**Text under study**
----

What Excess Window Condensation Could Mean to Your Raleigh Home
When you see excess window condensation in your home, that’s typically a red flag indicating there’s too much moisture is in the air, not a problem with the windows themselves. In a typical home, windows are the easiest place to see moisture condensing on surfaces. But that doesn’t mean condensation isn’t happening on other surfaces as well.
What Causes Excess Window Condensation?
When condensation occurs on windows during the winter, it’s confirmation of a basic scientific principle: warmer air has the ability to hold more moisture. As warm, moist air moves from the center of a room toward the walls and windows where it tends to be cooler, the air cools slightly. As it does, the air releases some of the moisture it’s carrying. That appears as condensation on the inside of windows.
Excess window condensation doesn’t just happen in the winter, however. Anytime the temperature variation is high enough between outside and inside, you can get condensation on windows. Also, in a home with poor humidity control in the summer, dampness from moist indoor air can coat everything including windows, though this isn’t condensation, strictly speaking.
Window condensation during the cooling season can occur when old windows have been replaced by energy-efficient models that restrict heat transfer between inside and outside. This sort of condensation signals that your windows are doing their job by creating an effective barrier between the indoors and outdoors.
Condensation on windows in the summer typically isn’t something to worry about, since the moisture is actually forming on the outside of the window rather than the inside. Being outside, this condensation doesn’t pose a threat to walls, window frames, doors, furniture and indoor air quality. And when it warms up outside, the moisture on the windows usually will disappear.

----

**Things to do**
1: Can you reproduce the passage of the window condensation article word for word, starting with "When condensation occurs" and going on through "condensation, strictly speaking."?
2: Using the window condensation article, answer each of these:
(a) What kind of air is able to hold more moisture?
(b) In summer, on which side of the window does the condensation form?
(c) What kind of replacement windows can lead to condensation during the cooling season?

----

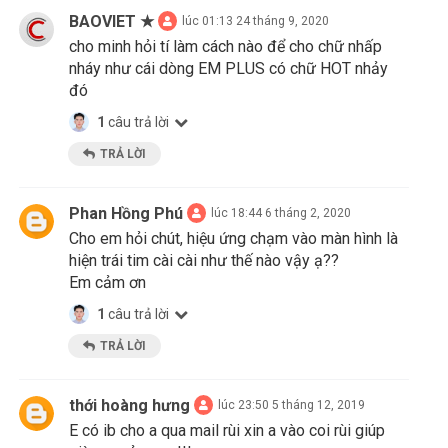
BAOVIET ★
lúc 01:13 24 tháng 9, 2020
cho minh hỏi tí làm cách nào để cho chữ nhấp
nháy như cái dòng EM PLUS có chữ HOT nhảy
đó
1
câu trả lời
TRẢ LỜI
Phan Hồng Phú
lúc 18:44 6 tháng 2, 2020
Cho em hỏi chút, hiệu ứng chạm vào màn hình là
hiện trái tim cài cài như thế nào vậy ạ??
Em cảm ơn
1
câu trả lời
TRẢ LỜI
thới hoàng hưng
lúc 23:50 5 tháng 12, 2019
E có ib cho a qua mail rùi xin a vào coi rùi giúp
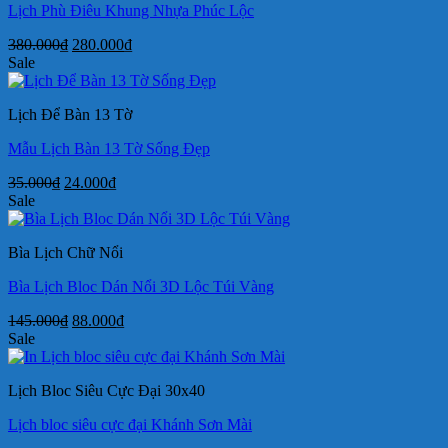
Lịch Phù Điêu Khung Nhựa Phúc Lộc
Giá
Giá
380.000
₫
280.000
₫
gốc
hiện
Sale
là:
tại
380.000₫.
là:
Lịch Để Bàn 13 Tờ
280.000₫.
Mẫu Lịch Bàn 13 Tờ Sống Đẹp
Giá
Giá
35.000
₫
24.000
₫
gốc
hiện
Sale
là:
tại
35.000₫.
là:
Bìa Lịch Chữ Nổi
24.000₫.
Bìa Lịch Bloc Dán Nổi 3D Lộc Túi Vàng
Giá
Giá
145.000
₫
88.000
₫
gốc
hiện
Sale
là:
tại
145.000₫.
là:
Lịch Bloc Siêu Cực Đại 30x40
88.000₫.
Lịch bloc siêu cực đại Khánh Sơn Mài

----

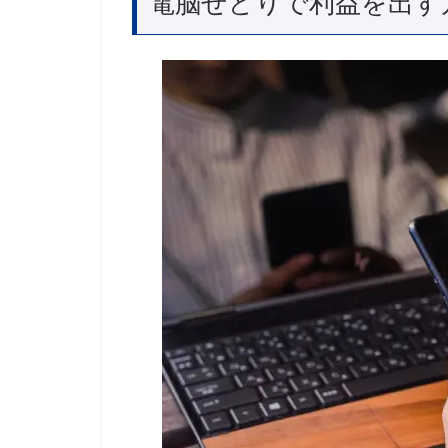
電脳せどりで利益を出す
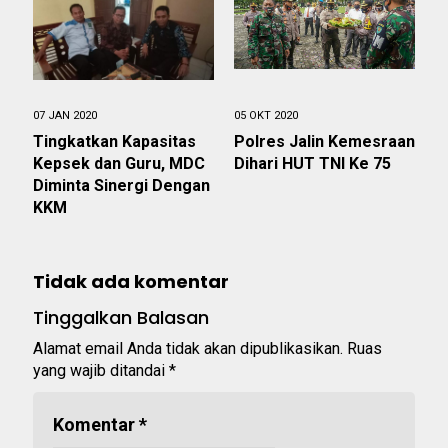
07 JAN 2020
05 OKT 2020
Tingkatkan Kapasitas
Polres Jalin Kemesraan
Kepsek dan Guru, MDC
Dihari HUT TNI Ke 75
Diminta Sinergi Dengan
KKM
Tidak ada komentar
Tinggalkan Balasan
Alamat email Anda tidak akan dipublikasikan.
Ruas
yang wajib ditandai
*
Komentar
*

----

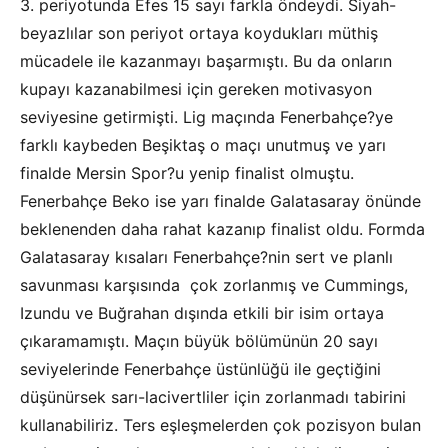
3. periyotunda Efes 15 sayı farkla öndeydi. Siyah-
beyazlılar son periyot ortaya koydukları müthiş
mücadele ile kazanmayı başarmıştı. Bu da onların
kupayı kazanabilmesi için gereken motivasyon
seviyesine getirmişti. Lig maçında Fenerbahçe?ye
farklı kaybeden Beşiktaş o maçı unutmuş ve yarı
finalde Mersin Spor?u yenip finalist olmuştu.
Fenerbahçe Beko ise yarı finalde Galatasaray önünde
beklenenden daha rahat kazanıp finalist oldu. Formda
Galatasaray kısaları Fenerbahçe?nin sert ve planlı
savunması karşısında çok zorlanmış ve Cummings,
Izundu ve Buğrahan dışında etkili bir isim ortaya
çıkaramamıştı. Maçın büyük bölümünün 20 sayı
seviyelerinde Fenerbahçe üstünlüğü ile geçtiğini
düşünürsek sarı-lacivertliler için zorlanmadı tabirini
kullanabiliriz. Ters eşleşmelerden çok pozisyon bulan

----

**Answers**
1:
When condensation occurs on windows during the winter, it’s confirmation of a basic scientific principle: warmer air has the ability to hold more moisture. As warm, moist air moves from the center of a room toward the walls and windows where it tends to be cooler, the air cools slightly. As it does, the air releases some of the moisture it’s carrying. That appears as condensation on the inside of windows.
Excess window condensation doesn’t just happen in the winter, however. Anytime the temperature variation is high enough between outside and inside, you can get condensation on windows. Also, in a home with poor humidity control in the summer, dampness from moist indoor air can coat everything including windows, though this isn’t condensation, strictly speaking.

2:
(a) Warmer air.
(b) The outside.
(c) Energy-efficient models that restrict heat transfer between inside and outside.